* _Required work_: Only a number is wanted here: how many lines in the records below contain the string "page".

Dataset entries:
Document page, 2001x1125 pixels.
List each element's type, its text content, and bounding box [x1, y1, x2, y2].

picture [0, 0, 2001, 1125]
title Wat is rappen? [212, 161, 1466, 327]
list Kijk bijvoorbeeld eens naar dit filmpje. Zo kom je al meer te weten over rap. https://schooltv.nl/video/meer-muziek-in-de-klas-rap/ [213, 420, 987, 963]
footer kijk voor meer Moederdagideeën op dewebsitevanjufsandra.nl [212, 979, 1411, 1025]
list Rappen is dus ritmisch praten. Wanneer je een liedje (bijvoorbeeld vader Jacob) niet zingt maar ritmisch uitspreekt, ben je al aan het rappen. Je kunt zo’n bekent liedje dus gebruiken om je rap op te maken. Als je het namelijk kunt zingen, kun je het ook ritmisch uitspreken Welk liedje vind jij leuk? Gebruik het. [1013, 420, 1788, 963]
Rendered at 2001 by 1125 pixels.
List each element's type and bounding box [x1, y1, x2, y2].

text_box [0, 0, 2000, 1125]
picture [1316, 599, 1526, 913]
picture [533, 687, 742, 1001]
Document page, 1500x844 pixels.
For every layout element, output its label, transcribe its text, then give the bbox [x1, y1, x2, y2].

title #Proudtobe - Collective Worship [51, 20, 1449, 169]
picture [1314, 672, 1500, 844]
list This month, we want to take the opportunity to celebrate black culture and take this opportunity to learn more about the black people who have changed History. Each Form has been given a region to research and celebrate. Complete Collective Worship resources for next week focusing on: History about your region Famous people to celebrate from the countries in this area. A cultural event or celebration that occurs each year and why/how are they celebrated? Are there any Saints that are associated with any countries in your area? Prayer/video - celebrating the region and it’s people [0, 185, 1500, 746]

* _Answer box_: 2